By analyzing the data from TCGA and GTEx databases, we found that ALDH3A2 expression varied in different types of tumor cells. AML patients had higher ALDH3A2 expression than normal tissues. We analyzed the RNA-seq results of 88 leukemia cell lines from the HPA database, and found that 15 out of the top 25% highest ALDH3A2 expression cell lines were AML cell lines, indicating that AML cells had higher ALDH3A2 expression than other types of leukemia cells. We plotted survival curves based on the gene data and clinical survival data from TCGA and GTEx databases. It showed that AML patients with high ALDH3A2 expression had shorter overall survival (OS) than those with low expression. We detected the expression of ALDH3A2 in AML cell lines and primary cells from patients using Western blot and RT-qPCR, respectively. Our data showed that drug-resistant AML cell lines had higher ALDH3A2 expression than their parental cells. The expression of ALDH3A2 in primary cells from AML patients achieving continuous complete remission (CR) within two years was significantly lower than that in the first-line non-remission(C1NR) group and the relapsed/refractory (R/R) group. Besides, the expression of ALDH3A2 is related to certain types of mutation such as CEBPα, FLT3-ITD and RUNX1. To investigate the function of ALDH3A2, we constructed AML cell lines with ALDH3A2 knockdown or overexpression. We found that the increasing ferroptosis level and decreasing cell activity after treatment with the same concentration of Adriamycin was observed in the knockdown group, and overexpression group had the opposite effect.

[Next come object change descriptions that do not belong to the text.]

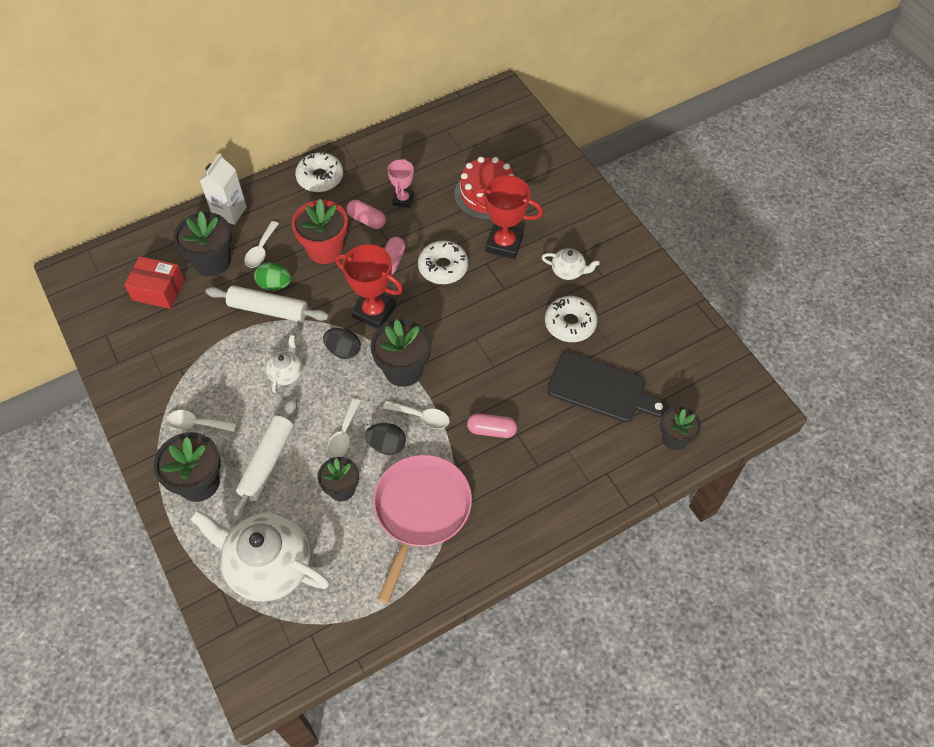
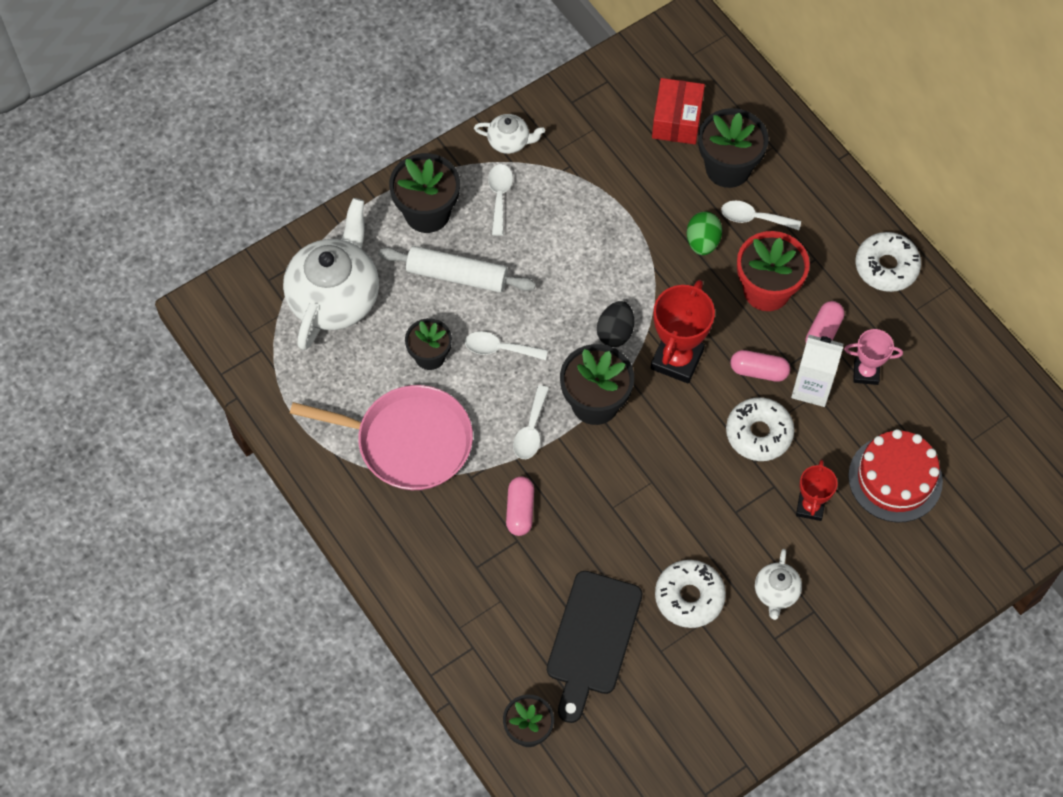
camera: 85 degrees right, 5 degrees up
(229, 212) = (809, 172): white carton -> white carton (811, 388)
(268, 309) = (664, 241): white rolling pin -> none
(286, 373) = (576, 276): white teapot -> white teapot (509, 141)
(387, 445) = (489, 396): black egg -> none
(504, 244) = (810, 507): red trophy -> red trophy, size x0.60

By ELISA and GC-MS, we discovered that there were differences in 4-HNE and fatty acid content between the overexpression group and the control group. It suggested that ALDH3A2 overexpression reduced the cytotoxic 4-HNE and increased the content of heptadecanoic acid, oleic acid, and linoleic acid. We further pretreated AML cells with heptadecanoic acid, oleic acid, and linoleic acid, and found that pretreatment with heptadecanoic acid and oleic acid reduced ferroptosis level and cytotoxicity induced by Adriamycin in AML cells. We also tried to find the regulatory mechanism of ALDH3A2 expression and found that acetylation plays a certain role in it.

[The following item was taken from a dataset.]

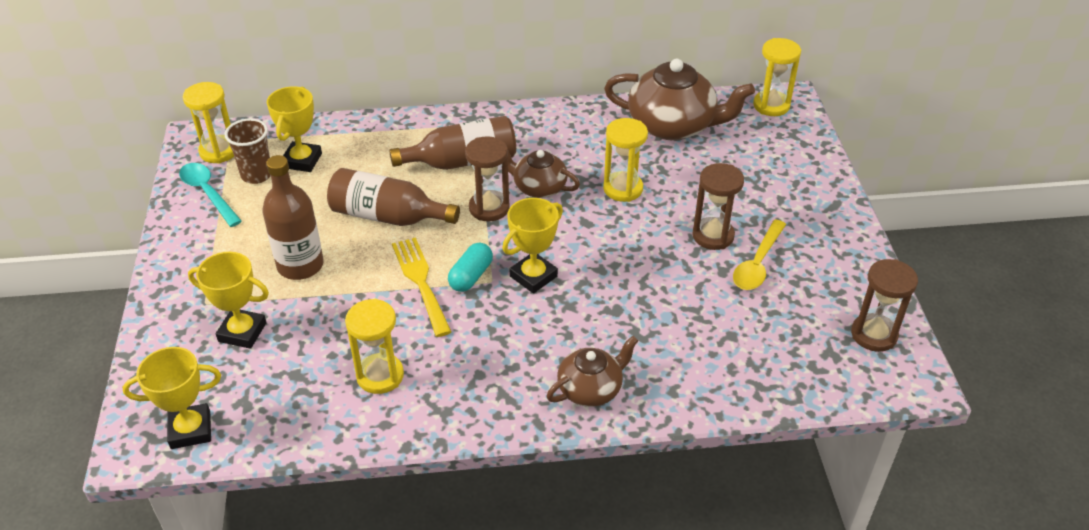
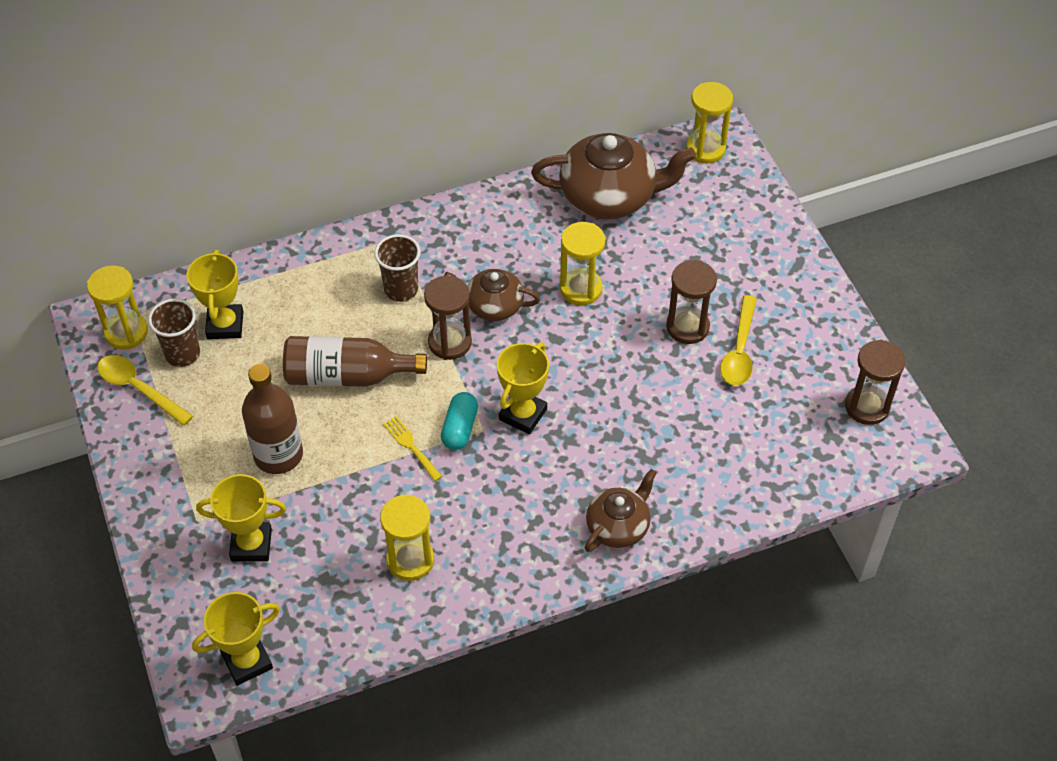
camera: 15 degrees left, 10 degrees up
(208, 193) = (139, 389): turquoise spoon -> yellow spoon
(420, 282) = (411, 446): yellow fork -> yellow fork, size x0.60
(462, 161) = (401, 289): brown bottle -> brown cup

In conclusion, our studies found that increased expression of ALDH3A2 was related to poor chemotherapy efficacy in AML patients and clarifies the mechanism of ALDH3A2 regulating chemosensitivity in AML. ALDH3A2 degraded the cell toxic product 4-HNE of lipid peroxidation and regulated the proportion and content of heptadecanoic acid, oleic acid, and linoleic acid in cells, which related to ferroptosis and resistance to anthracycline drugs. Downregulating ALDH3A2 could increase AML's susceptibility to chemotherapy which may make it a promising therapy.

Disclosures: No relevant conflicts of interest to declare.